Preparation time: 15 minutes plus marinating
Cooking time: 30 minutes


  • 14 oz skinless chicken breast, thinly sliced
  • 14 oz canned pineapple chunks, drained
  • 1 red bell pepper, cut into chunks
  • 1 green bell pepper, cut into chunks
  • 1 onion, cut into wedges

For the Marinade

  • 1 tablespoon ground cinnamon
  • 1 tablespoon ground cumin
  • 1 teaspoon ground black pepper
  • cup olive oil
  • cup light soy sauce
  • 2 tablespoons brown sugar

For the Sweet and Sour Sauce

  • 1 teaspoon sesame oil
  • 1 garlic clove, crushed and finely chopped
  • 1 tablespoon freshly grated ginger
  • 2 tablespoons light soy sauce
  • 1 tablespoon white wine vinegar
  • 2 teaspoons rice vinegar
  • 2 tablespoons ketchup
  • 4 teaspoons pineapple juice
  • 2 tablespoons brown sugar
  • 2 tablespoons honey
  • 1 tablespoon cornstarch blended with 2 tablespoons water
  • 1 tablespoon chili sauce (optional)
  • pinch of sea salt and ground white pepper
  • 8–10 bamboo skewers, soaked in water to prevent them burning


  1. Combine all the marinade ingredients in a bowl and add the chicken. Leave to marinate for as long as possible, overnight is best.
  2. Preheat the oven to 180°C/350°F/Gas Mark 4 or preheat the grill to medium-high.
  3. Thread the skewers with chicken slices and chunks of pineapple, peppers and onions.

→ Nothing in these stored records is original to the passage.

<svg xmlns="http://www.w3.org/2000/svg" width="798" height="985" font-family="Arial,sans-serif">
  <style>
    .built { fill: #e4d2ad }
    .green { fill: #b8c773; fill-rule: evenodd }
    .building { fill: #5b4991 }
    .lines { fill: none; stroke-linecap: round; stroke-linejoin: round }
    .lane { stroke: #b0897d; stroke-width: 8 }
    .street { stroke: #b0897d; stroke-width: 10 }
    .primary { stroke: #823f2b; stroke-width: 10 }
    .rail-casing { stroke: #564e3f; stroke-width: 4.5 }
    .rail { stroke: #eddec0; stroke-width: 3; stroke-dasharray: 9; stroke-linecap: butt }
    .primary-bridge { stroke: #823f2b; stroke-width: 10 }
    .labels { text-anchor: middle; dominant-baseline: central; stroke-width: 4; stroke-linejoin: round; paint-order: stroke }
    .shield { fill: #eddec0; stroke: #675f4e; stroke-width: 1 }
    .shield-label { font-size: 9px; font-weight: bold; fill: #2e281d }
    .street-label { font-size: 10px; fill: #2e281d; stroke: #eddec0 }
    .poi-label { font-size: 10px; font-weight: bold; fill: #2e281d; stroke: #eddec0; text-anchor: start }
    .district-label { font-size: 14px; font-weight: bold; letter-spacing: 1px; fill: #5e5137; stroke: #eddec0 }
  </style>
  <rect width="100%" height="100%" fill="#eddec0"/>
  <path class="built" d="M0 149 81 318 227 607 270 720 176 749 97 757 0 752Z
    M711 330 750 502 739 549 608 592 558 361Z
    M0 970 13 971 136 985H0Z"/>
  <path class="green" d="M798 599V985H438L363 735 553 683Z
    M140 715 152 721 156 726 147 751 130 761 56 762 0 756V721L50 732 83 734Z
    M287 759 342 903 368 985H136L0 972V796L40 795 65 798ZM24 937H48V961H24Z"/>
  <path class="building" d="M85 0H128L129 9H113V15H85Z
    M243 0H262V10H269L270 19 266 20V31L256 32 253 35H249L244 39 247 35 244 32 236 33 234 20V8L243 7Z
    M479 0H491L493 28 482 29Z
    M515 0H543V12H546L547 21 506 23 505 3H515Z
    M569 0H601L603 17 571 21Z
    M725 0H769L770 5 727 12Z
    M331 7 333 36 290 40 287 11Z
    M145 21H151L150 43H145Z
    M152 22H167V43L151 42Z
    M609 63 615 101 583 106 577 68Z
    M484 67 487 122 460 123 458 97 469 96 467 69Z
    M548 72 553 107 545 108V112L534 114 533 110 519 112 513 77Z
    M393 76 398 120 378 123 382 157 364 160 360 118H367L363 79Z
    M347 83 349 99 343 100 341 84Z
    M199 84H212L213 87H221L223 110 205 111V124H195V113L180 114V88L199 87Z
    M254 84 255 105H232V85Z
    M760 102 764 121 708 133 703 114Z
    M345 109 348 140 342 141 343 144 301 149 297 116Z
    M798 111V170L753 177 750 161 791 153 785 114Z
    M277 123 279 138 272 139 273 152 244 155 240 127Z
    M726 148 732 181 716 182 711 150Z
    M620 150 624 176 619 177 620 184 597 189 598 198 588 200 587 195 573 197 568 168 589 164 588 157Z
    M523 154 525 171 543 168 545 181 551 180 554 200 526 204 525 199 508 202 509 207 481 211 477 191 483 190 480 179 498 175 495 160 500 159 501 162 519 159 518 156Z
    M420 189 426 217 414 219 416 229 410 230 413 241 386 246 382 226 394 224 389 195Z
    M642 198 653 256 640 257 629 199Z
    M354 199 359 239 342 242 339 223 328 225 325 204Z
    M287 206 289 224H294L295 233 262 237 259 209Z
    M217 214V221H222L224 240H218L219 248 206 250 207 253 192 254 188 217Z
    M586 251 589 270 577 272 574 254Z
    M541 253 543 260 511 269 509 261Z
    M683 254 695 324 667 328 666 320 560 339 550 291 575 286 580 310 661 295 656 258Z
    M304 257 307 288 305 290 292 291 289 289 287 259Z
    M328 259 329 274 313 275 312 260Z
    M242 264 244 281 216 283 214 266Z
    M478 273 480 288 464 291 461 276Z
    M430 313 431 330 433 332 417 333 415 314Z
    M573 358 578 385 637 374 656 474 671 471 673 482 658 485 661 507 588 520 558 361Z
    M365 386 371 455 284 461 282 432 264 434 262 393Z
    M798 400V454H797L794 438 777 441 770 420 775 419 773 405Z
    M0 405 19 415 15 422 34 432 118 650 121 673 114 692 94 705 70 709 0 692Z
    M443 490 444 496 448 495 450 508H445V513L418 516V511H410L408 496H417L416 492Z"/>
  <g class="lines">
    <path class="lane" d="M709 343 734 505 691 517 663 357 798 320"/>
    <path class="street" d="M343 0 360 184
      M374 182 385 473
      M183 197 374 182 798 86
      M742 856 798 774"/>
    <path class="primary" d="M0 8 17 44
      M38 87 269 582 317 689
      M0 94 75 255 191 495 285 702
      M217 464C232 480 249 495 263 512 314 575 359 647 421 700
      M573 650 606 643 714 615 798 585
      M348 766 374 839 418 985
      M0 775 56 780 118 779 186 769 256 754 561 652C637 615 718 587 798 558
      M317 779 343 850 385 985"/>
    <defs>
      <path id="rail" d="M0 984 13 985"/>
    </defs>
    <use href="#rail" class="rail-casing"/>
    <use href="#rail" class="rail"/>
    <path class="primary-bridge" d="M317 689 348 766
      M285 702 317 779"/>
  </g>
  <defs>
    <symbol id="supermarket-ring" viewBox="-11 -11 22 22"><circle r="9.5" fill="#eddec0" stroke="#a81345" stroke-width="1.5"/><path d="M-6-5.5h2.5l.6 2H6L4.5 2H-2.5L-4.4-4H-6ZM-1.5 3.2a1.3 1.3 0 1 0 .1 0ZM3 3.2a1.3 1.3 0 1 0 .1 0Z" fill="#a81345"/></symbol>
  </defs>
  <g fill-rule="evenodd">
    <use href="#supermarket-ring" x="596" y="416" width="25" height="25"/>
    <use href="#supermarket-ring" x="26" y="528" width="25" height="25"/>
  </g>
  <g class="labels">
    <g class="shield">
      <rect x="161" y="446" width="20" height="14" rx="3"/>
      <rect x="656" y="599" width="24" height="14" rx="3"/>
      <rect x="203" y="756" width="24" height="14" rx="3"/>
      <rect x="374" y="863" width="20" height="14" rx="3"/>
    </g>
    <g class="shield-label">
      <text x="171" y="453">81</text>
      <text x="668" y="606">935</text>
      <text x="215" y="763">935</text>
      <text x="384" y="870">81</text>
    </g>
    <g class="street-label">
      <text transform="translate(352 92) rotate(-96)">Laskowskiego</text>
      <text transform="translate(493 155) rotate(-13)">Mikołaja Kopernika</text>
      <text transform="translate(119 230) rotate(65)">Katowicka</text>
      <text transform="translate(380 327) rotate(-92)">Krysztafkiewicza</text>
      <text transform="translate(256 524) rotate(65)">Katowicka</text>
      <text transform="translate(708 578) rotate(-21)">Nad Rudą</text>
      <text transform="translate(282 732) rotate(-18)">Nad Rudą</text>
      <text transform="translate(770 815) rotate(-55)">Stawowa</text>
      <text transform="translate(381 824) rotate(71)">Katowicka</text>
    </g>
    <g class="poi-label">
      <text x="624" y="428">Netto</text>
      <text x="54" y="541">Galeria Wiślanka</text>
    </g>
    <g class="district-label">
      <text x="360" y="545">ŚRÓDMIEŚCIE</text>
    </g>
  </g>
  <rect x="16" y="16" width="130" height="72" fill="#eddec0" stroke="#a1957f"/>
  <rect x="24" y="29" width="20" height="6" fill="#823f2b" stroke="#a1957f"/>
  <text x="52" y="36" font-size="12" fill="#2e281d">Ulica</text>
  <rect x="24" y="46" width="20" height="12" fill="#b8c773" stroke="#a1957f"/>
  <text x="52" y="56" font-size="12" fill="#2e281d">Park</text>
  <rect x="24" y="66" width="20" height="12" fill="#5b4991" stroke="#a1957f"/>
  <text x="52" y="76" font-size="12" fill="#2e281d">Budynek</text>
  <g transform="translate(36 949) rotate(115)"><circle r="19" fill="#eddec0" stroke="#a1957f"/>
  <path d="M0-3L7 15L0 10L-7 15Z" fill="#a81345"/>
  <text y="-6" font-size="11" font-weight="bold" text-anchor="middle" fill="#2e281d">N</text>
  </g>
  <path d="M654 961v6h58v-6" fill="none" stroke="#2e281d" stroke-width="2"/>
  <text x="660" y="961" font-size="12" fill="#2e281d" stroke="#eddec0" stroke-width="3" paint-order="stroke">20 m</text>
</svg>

    Place on a baking sheet and cook for 20 minutes. If grilling, allow about 10 minutes, turning frequently.

  4. Meanwhile, make the sweet and sour sauce. Heat a wok over high heat and add the sesame oil. Stir fry the garlic and ginger for less than 1 minute and then add in the rest of the ingredients down to the honey. Once the sauce starts to boil, add the blended cornstarch and bring back to the boil, stirring well, until it thickens. Add a splash of chili sauce if you wish and season with salt and pepper to taste. Place in a heatproof bowl, cover and keep warm in the oven.
  5. When the chicken is cooked, serve immediately with the sweet and sour sauce for dipping.